Charlotte, having lived in such a limited society, fell in love with the school master, the first man to give her attention apart from her family. Later, after publishing her book Jane Eyre, she fell in love with her publisher George Smith. Her suffering, knowing neither man was attainable, was chronicled in her novels.

Emily and Anne both died of Tuberculosis. Charlotte suffered great loneliness, and felt she was doomed to be alone. She was vilified and lionized for Jane Eyre, and did form some friendships. But she was limited by keeping her books a secret from her father, and hid behind her persona of Currer Bell.

Arthur Bell, who had been her father’s curate, reappeared announcing he could not get over his love for Charlotte. After great inner questioning, and with great fear, Charlotte accepted Arthur. He proved to be a perfect companion. Charlotte’s health had never been good,  and she died within a year of marriage. Surely, had Charlotte lived, her writing, which she said rose out of her experiences, would have reflected a different kind of woman than the lonely and alienated creatures of her novels.

Reading Wuthering Heights after Jane Eyre, I was struck by the vast differences in style. Jane Eyre has passion and high emotion, and a strong but submissive heroine who stays true to her ideals. But Charlotte also seems to be working hard to preach the Christian Women’s duty and to adhere to constrained Victorian standards. Emily, on the other hand, has a distinctly modern style of writing, direct, clean, and fresh. Her characters are as twisted as the wind-driven trees on the Yorkshire moors. They are no role models!
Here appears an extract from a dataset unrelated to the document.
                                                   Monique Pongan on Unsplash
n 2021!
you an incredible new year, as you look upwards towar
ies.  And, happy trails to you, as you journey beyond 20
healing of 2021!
I could not help but to compare the Brontës to Jane Austen. Jane was born at the end of the Age of Reason, while the Brontes were products of the Romantic Era. Both were clergy children, growing up in a parsonage and endeavored to adhere to the standard of the Christian woman of her time. Both wrote in childhood.  Jane, like Charlotte, turned down several proposals, but she never found her man. At least Charlotte did marry, and had some months of wedded happiness with a companion who put her needs first. Both women died in their thirties. Both women had close ties to siblings and father, and an absent or alienated mother. And both wrote only what they knew, and were diligent in their adherence to Truth.
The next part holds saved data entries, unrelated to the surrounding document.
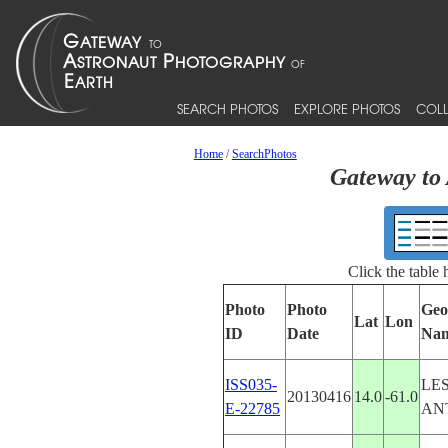
SEARCH PHOTOS
EXPLORE PHOTOS
COLL
Home
/
SearchPhotos
Gateway to 
Click the table
Photo
Photo
Geo
Lat
Lon
ID
Date
Na
ISS035-
LE
20130416
14.0
-61.0
E-22785
AN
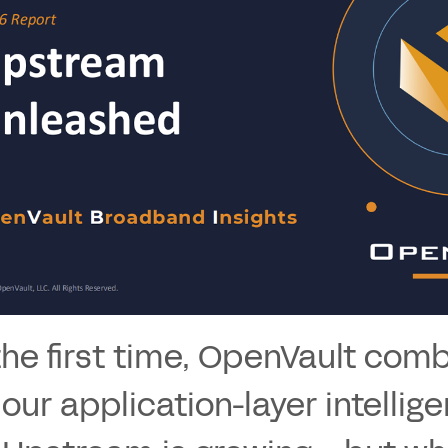
the first time, OpenVault com
 our application-layer intellige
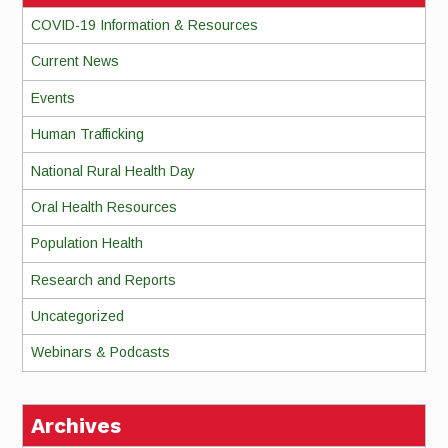
COVID-19 Information & Resources
Current News
Events
Human Trafficking
National Rural Health Day
Oral Health Resources
Population Health
Research and Reports
Uncategorized
Webinars & Podcasts
Archives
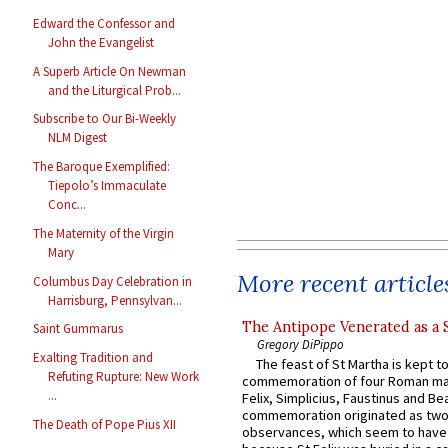
Edward the Confessor and
John the Evangelist
A Superb Article On Newman
and the Liturgical Prob...
Subscribe to Our Bi-Weekly
NLM Digest
The Baroque Exemplified:
Tiepolo’s Immaculate
Conc...
The Maternity of the Virgin
Mary
More recent article
Columbus Day Celebration in
Harrisburg, Pennsylvan...
The Antipope Venerated as a 
Saint Gummarus
Gregory DiPippo
Exalting Tradition and
The feast of St Martha is kept t
Refuting Rupture: New Work
commemoration of four Roman ma
...
Felix, Simplicius, Faustinus and Bea
commemoration originated as two
The Death of Pope Pius XII
observances, which seem to have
Jane Austen is most loved for her bright and sparkling novels, Pride and Prejudice, Sense and Sensibility, and Emma. These books are alive with wit and irony, pithy insight, and unexpected turns of events leading to happy marriages. Mansfield Park and Persuasion are darker, their heroines victimized by situation, poverty, and powerlessness. Their heroines are more like Charlotte’s characters Jane Eyre and Lucy Snowe. And in the end, a happy marriage is the ultimate goal of the novels of both writers.
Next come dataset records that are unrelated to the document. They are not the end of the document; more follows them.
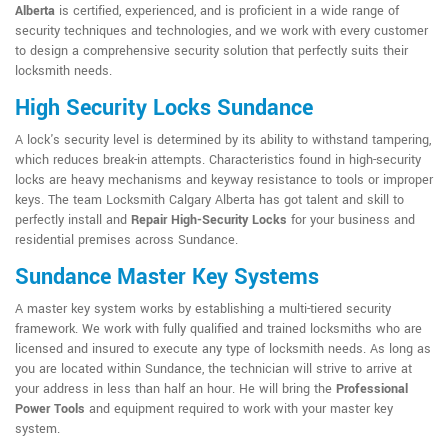
Alberta
is certified, experienced, and is proficient in a wide range of
security techniques and technologies, and we work with every customer
to design a comprehensive security solution that perfectly suits their
locksmith needs.
High Security Locks Sundance
A lock's security level is determined by its ability to withstand tampering,
which reduces break-in attempts. Characteristics found in high-security
locks are heavy mechanisms and keyway resistance to tools or improper
keys. The team Locksmith Calgary Alberta has got talent and skill to
perfectly install and
Repair High-Security Locks
for your business and
residential premises across Sundance.
Sundance Master Key Systems
A master key system works by establishing a multi-tiered security
framework. We work with fully qualified and trained locksmiths who are
licensed and insured to execute any type of locksmith needs. As long as
you are located within Sundance, the technician will strive to arrive at
your address in less than half an hour. He will bring the
Professional
Power Tools
and equipment required to work with your master key
system.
Emily, on the other hand, dared to show what can happen if convention puts asunder two souls who nature intended to become one. Readers may not like Marianne married to ‘old’ Brandon, or Jane taking care of the crippled and blind Rochester, but the characters at least have found their proper mates. Catherine and Heathcliff, Linton and Isabella, brought on their own unhappiness by not following their true natures to embrace their proper partners. And consequently, every family member suffers and is blighted.

The cover of Fraser's book said it was 'enthralling," and I have been enthralled by the blasted lives of the Bronte family.